Pictures are not repeated. Every line from the beginning of the entries through the one with "adaptaremos a nuestro" is restated exactly.

========================

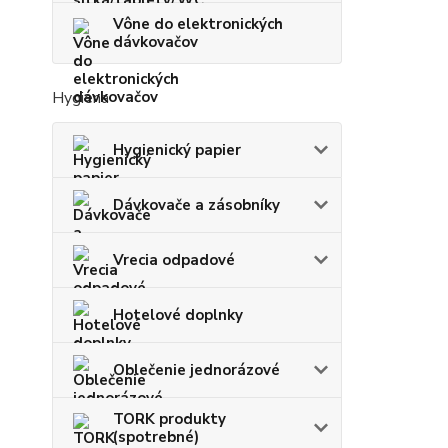
Vône do elektronických
dávkovačov
Hygiena
Hygienický papier
Dávkovače a zásobníky
Vrecia odpadové
Hotelové doplnky
Oblečenie jednorázové
TORK produkty
(spotrebné)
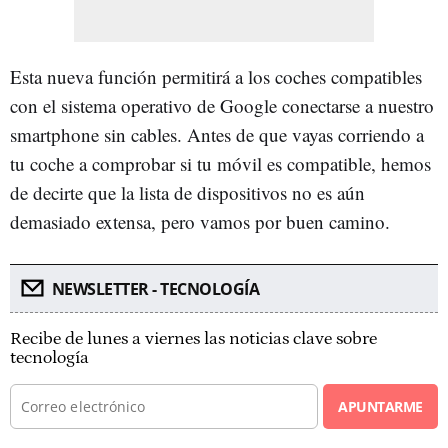
Esta nueva función permitirá a los coches compatibles
con el sistema operativo de Google conectarse a nuestro
smartphone sin cables. Antes de que vayas corriendo a
tu coche a comprobar si tu móvil es compatible, hemos
de decirte que la lista de dispositivos no es aún
demasiado extensa, pero vamos por buen camino.
NEWSLETTER - TECNOLOGÍA
Recibe de lunes a viernes las noticias clave sobre
tecnología
APUNTARME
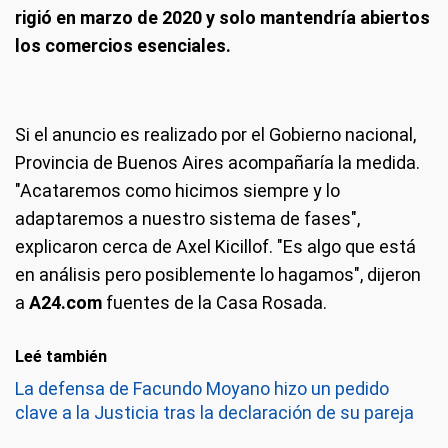
rigió en marzo de 2020 y solo mantendría abiertos
los comercios esenciales.
Si el anuncio es realizado por el Gobierno nacional,
Provincia de Buenos Aires acompañaría la medida.
"Acataremos como hicimos siempre y lo
adaptaremos a nuestro sistema de fases",
explicaron cerca de Axel Kicillof. "Es algo que está
en análisis pero posiblemente lo hagamos", dijeron
a
A24.com
fuentes de la Casa Rosada.
Leé también
La defensa de Facundo Moyano hizo un pedido
clave a la Justicia tras la declaración de su pareja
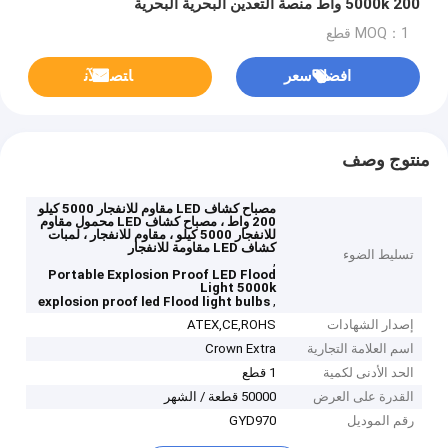
5000k 200 واط منصة التعدين البحرية البحرية
MOQ：1 قطع
افضل سعر
ﺎﺘﺼﻟ ﺍﻶﻧ
منتوج وصف
مصباح كشاف LED مقاوم للانفجار 5000 كيلو
200 واط ، مصباح كشاف LED محمول مقاوم
للانفجار 5000 كيلو ، مقاوم للانفجار ، لمبات
كشاف LED مقاومة للانفجار
تسليط الضوء
,
Portable Explosion Proof LED Flood
Light 5000k
,
explosion proof led Flood light bulbs
إصدار الشهادات
ATEX,CE,ROHS
اسم العلامة التجارية
Crown Extra
الحد الأدنى لكمية
1 قطع
القدرة على العرض
50000 قطعة / الشهر
رقم الموديل
GYD970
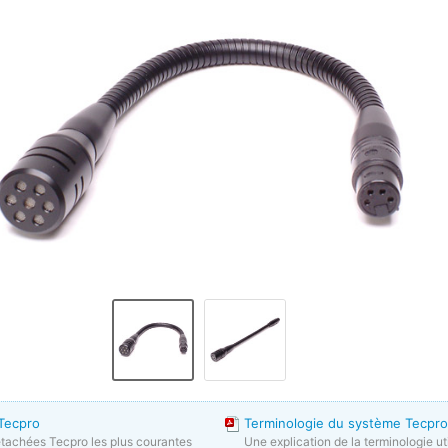
Tecpro
Terminologie du système Tecpro
étachées Tecpro les plus courantes
Une explication de la terminologie ut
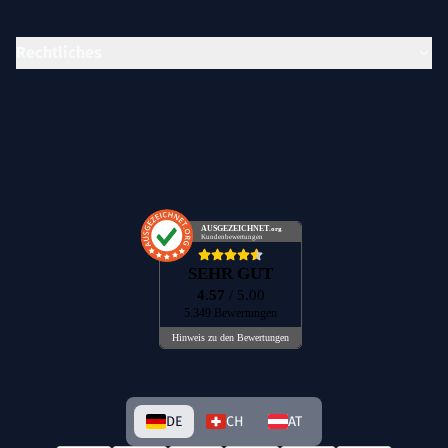
Rechtliches
AUSGEZEICHNET
.org
Kundenbewertungen
SEHR GUT
4.57
/ 5.00
5.349 Bewertungen
Hinweis zu den Bewertungen
DE
CH
AT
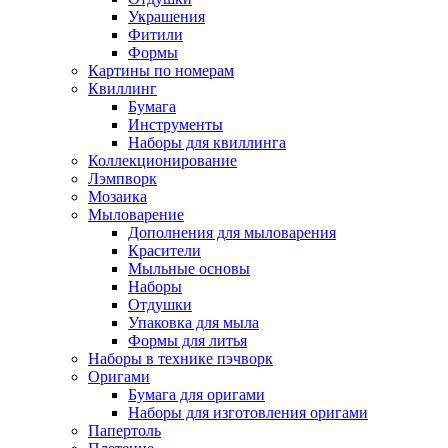
Украшения
Фитили
Формы
Картины по номерам
Квиллинг
Бумага
Инструменты
Наборы для квиллинга
Коллекционирование
Лэмпворк
Мозаика
Мыловарение
Дополнения для мыловарения
Красители
Мыльные основы
Наборы
Отдушки
Упаковка для мыла
Формы для литья
Наборы в технике пэчворк
Оригами
Бумага для оригами
Наборы для изготовления оригами
Папертоль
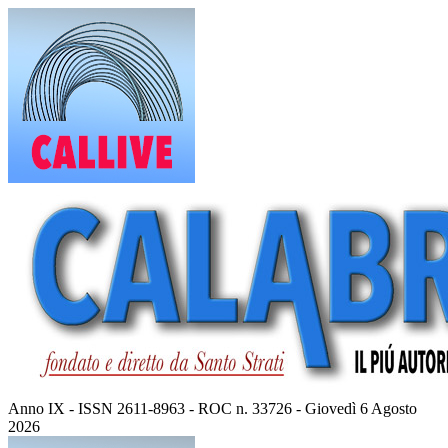
Vai
al
contenuto
Anno IX - ISSN 2611-8963 - ROC n. 33726 - Giovedì 6 Agosto
2026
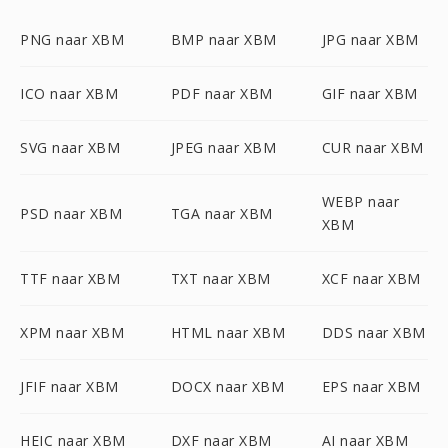
PNG naar XBM
BMP naar XBM
JPG naar XBM
ICO naar XBM
PDF naar XBM
GIF naar XBM
SVG naar XBM
JPEG naar XBM
CUR naar XBM
WEBP naar
PSD naar XBM
TGA naar XBM
XBM
TTF naar XBM
TXT naar XBM
XCF naar XBM
XPM naar XBM
HTML naar XBM
DDS naar XBM
JFIF naar XBM
DOCX naar XBM
EPS naar XBM
HEIC naar XBM
DXF naar XBM
AI naar XBM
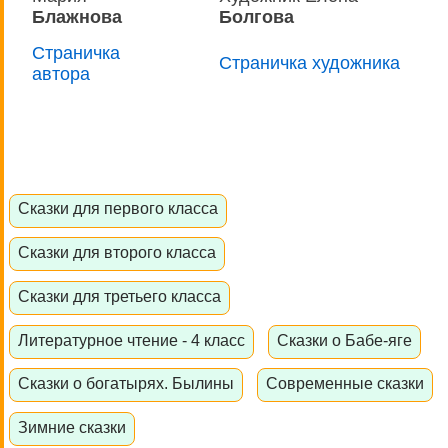
Блажнова
Болгова
Страничка
Страничка художника
автора
Сказки для первого класса
Сказки для второго класса
Сказки для третьего класса
Литературное чтение - 4 класс
Сказки о Бабе-яге
Сказки о богатырях. Былины
Современные сказки
Зимние сказки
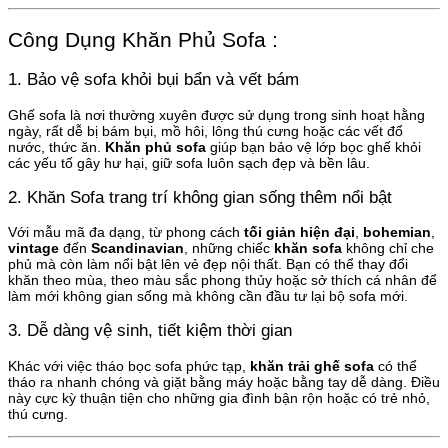
Công Dụng Khăn Phủ Sofa :
1. Bảo vệ sofa khỏi bụi bẩn và vết bám
Ghế sofa là nơi thường xuyên được sử dụng trong sinh hoạt hằng
ngày, rất dễ bị bám bụi, mồ hôi, lông thú cưng hoặc các vết đổ
nước, thức ăn.
Khăn phủ sofa
giúp bạn bảo vệ lớp bọc ghế khỏi
các yếu tố gây hư hại, giữ sofa luôn sạch đẹp và bền lâu.
2. Khăn Sofa trang trí không gian sống thêm nổi bật
Với mẫu mã đa dạng, từ phong cách
tối giản hiện đại
,
bohemian
,
vintage
đến
Scandinavian
, những chiếc
khăn sofa
không chỉ che
phủ mà còn làm nổi bật lên vẻ đẹp nội thất. Bạn có thể thay đổi
khăn theo mùa, theo màu sắc phong thủy hoặc sở thích cá nhân để
làm mới không gian sống mà không cần đầu tư lại bộ sofa mới.
3. Dễ dàng vệ sinh, tiết kiệm thời gian
Khác với việc tháo bọc sofa phức tạp,
khăn trải ghế sofa
có thể
tháo ra nhanh chóng và giặt bằng máy hoặc bằng tay dễ dàng. Điều
này cực kỳ thuận tiện cho những gia đình bận rộn hoặc có trẻ nhỏ,
thú cưng.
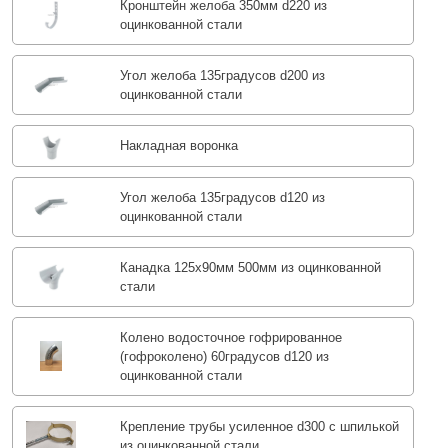
Кронштейн желоба 350мм d220 из
оцинкованной стали
Угол желоба 135градусов d200 из
оцинкованной стали
Накладная воронка
Угол желоба 135градусов d120 из
оцинкованной стали
Канадка 125x90мм 500мм из оцинкованной
стали
Колено водосточное гофрированное
(гофроколено) 60градусов d120 из
оцинкованной стали
Крепление трубы усиленное d300 с шпилькой
из оцинкованной стали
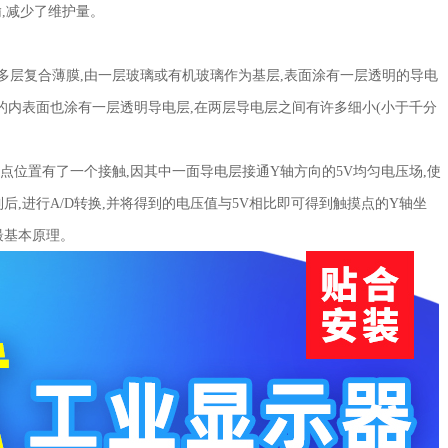
,减少了维护量。
多层复合薄膜,由一层玻璃或有机玻璃作为基层,表面涂有一层透明的导电
的内表面也涂有一层透明导电层,在两层导电层之间有许多细小(小于千分
位置有了一个接触,因其中一面导电层接通Y轴方向的5V均匀电压场,使
,进行A/D转换,并将得到的电压值与5V相比即可得到触摸点的Y轴坐
最基本原理。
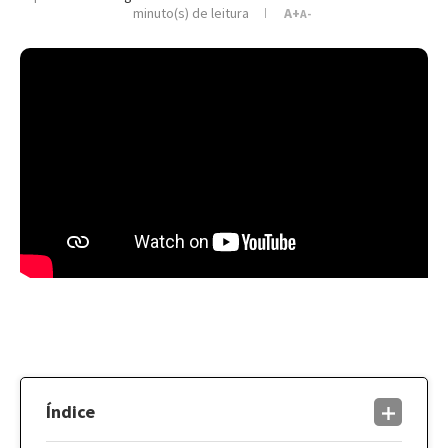
minuto(s) de leitura
A+
A-
Índice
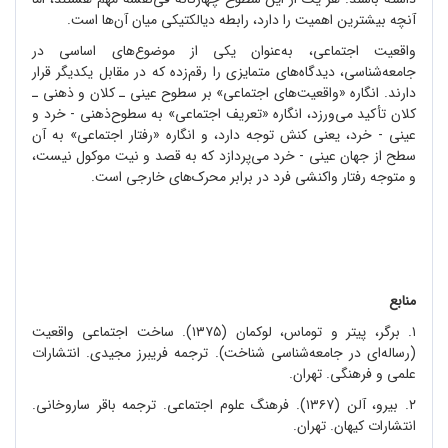
آنچه بیشترین اهمیت را دارد، رابطه دیالکتیکی میان آن
ها است.
واقعیت اجتماعی، به
عنوان یکی از موضوع
های اساسی در
جامعه
شناسی، دیدگاه
های متمایزی را رقم
زده که در مقابل یکدیگر قرار
دارند. انگاره «واقعیت
های اجتماعی» بر سطوح عینی ـ کلان و ذهنی ـ
کلان تأکید می
ورزد، انگاره «تعریف اجتماعی» به سطوح
ذهنی - خرد و
عینی - خرد، یعنی کنش توجه دارد، و انگاره «رفتار اجتماعی» به آن
سطح از جهان عینی - خرد می
پردازد که به قصد و نیت موکول نیست،
و متوجه رفتار واکنشی فرد در برابر محرک
های خارجی است.
منابع
۱. برگر، پیتر و توماس، لوکمان (۱۳۷۵). ساخت اجتماعی واقعیت
(رساله
ای در جامعه
شناسی شناخت). ترجمه فریبرز مجیدی. انتشارات
علمی و فرهنگی. تهران.
۲. بیرو، آلن (۱۳۶۷). فرهنگ علوم اجتماعی. ترجمه باقر ساروخانی.
انتشارات کیهان. تهران.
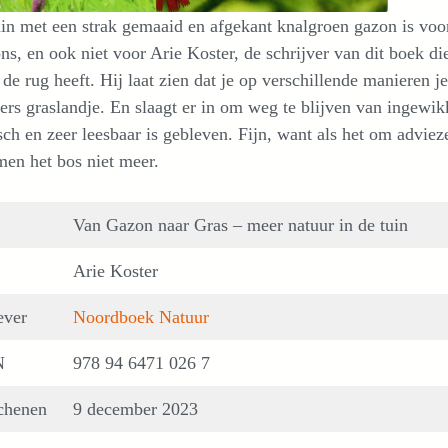
in met een strak gemaaid en afgekant knalgroen gazon is voo
ns, en ook niet voor Arie Koster, de schrijver van dit boek d
 de rug heeft. Hij laat zien dat je op verschillende manieren
ers graslandje. En slaagt er in om weg te blijven van ingewi
sch en zeer leesbaar is gebleven. Fijn, want als het om advie
en het bos niet meer.
Van Gazon naar Gras – meer natuur in de tuin
Arie Koster
ever
Noordboek Natuur
N
978 94 6471 026 7
chenen
9 december 2023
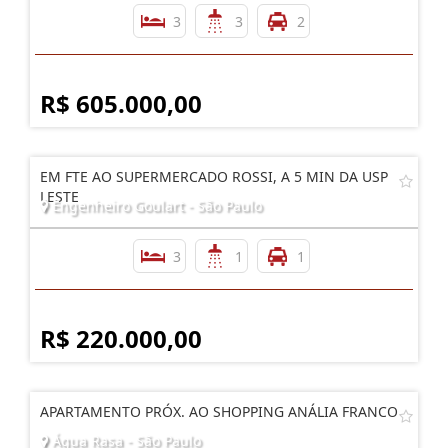
3
3
2
R$ 605.000,00
EM FTE AO SUPERMERCADO ROSSI, A 5 MIN DA USP
LESTE
Engenheiro Goulart - São Paulo
3
1
1
R$ 220.000,00
APARTAMENTO PRÓX. AO SHOPPING ANÁLIA FRANCO
Água Rasa - São Paulo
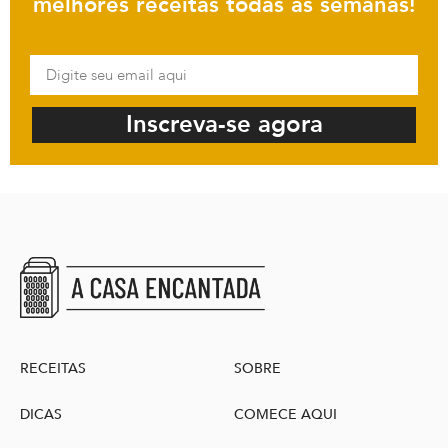
melhores receitas todas as semanas!
Inscreva-se agora
RECEITAS
SOBRE
DICAS
COMECE AQUI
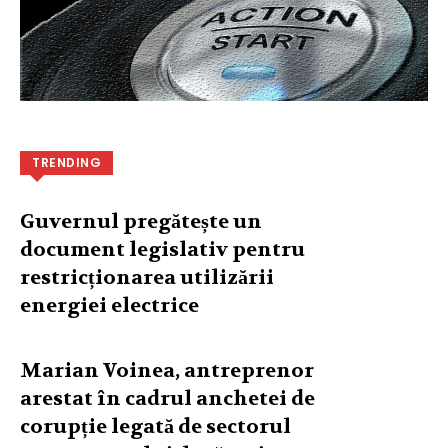
TRENDING
Guvernul pregătește un
document legislativ pentru
restricționarea utilizării
energiei electrice
Marian Voinea, antreprenor
arestat în cadrul anchetei de
corupție legată de sectorul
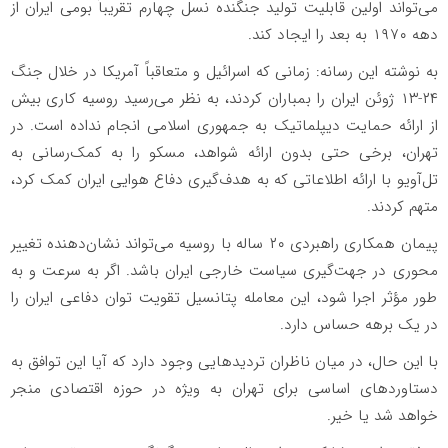
می‌تواند اولین قابلیت تولید جنگنده نسل چهارم تقریباً بومی ایران از
دهه ۱۹۷۰ به بعد را ایجاد کند.
به نوشته این رسانه: زمانی که اسرائیل و متعاقباً آمریکا در خلال جنگ
۲۴-۱۳ ژوئن ایران را بمباران کردند، به نظر می‌رسید روسیه کاری بیش
از ارائه حمایت دیپلماتیک به جمهوری اسلامی انجام نداده است. در
تهران، برخی حتی بدون ارائه شواهد، مسکو را به کمک‌رسانی به
تل‌آویو با ارائه اطلاعاتی که به هدف‌گیری دفاع هوایی ایران کمک کرد،
متهم کردند.
پیمان همکاری راهبردی ۲۰ ساله با روسیه می‌تواند نشان‌دهنده تغییر
محوری در جهت‌گیری سیاست خارجی ایران باشد. اگر به سرعت و به
طور مؤثر اجرا شود، این معامله پتانسیل تقویت توان دفاعی ایران را
در یک برهه حساس دارد.
با این حال، در میان ناظران تردید‌هایی وجود دارد که آیا این توافق به
دستاورد‌های اساسی برای تهران به ویژه در حوزه اقتصادی منجر
خواهد شد یا خیر.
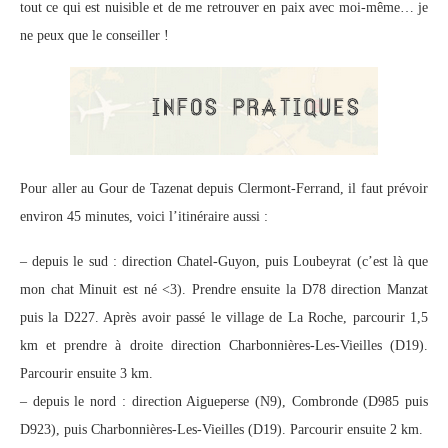
tout ce qui est nuisible et de me retrouver en paix avec moi-même… je
ne peux que le conseiller !
Pour aller au Gour de Tazenat depuis Clermont-Ferrand, il faut prévoir
environ 45 minutes, voici l’itinéraire aussi :
– depuis le sud : direction Chatel-Guyon, puis Loubeyrat (c’est là que
mon chat Minuit est né <3). Prendre ensuite la D78 direction Manzat
puis la D227. Après avoir passé le village de La Roche, parcourir 1,5
km et prendre à droite direction Charbonnières-Les-Vieilles (D19).
Parcourir ensuite 3 km.
– depuis le nord : direction Aigueperse (N9), Combronde (D985 puis
D923), puis Charbonnières-Les-Vieilles (D19). Parcourir ensuite 2 km.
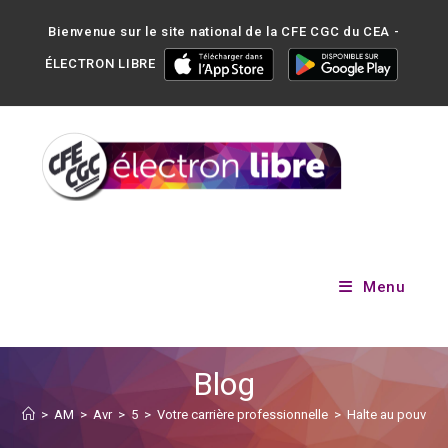
Bienvenue sur le site national de la CFE CGC du CEA -
ÉLECTRON LIBRE
Menu
Blog
>
AM
>
Avr
>
5
>
Votre carrière professionnelle
>
Halte au pouvoir 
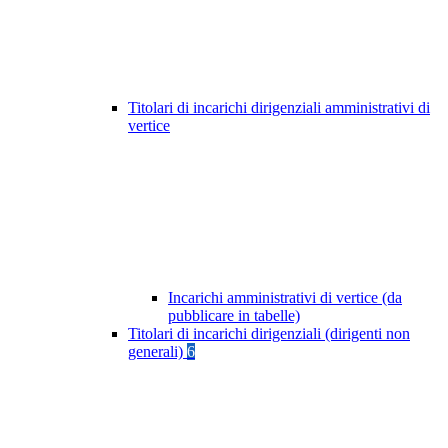
Titolari di incarichi dirigenziali amministrativi di
vertice
Incarichi amministrativi di vertice (da
pubblicare in tabelle)
Titolari di incarichi dirigenziali (dirigenti non
generali)
6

========================

• _REPLY TO THE TASK_
Vône do elektronických
dávkovačov
Hygiena
Hygienický papier
Dávkovače a zásobníky
Vrecia odpadové
Hotelové doplnky
Oblečenie jednorázové
TORK produkty
(spotrebné)
Esta nueva función permitirá a los coches compatibles
con el sistema operativo de Google conectarse a nuestro
smartphone sin cables. Antes de que vayas corriendo a
tu coche a comprobar si tu móvil es compatible, hemos
de decirte que la lista de dispositivos no es aún
demasiado extensa, pero vamos por buen camino.
NEWSLETTER - TECNOLOGÍA
Recibe de lunes a viernes las noticias clave sobre
tecnología
APUNTARME
rigió en marzo de 2020 y solo mantendría abiertos
los comercios esenciales.
Si el anuncio es realizado por el Gobierno nacional,
Provincia de Buenos Aires acompañaría la medida.
"Acataremos como hicimos siempre y lo
adaptaremos a nuestro sistema de fases",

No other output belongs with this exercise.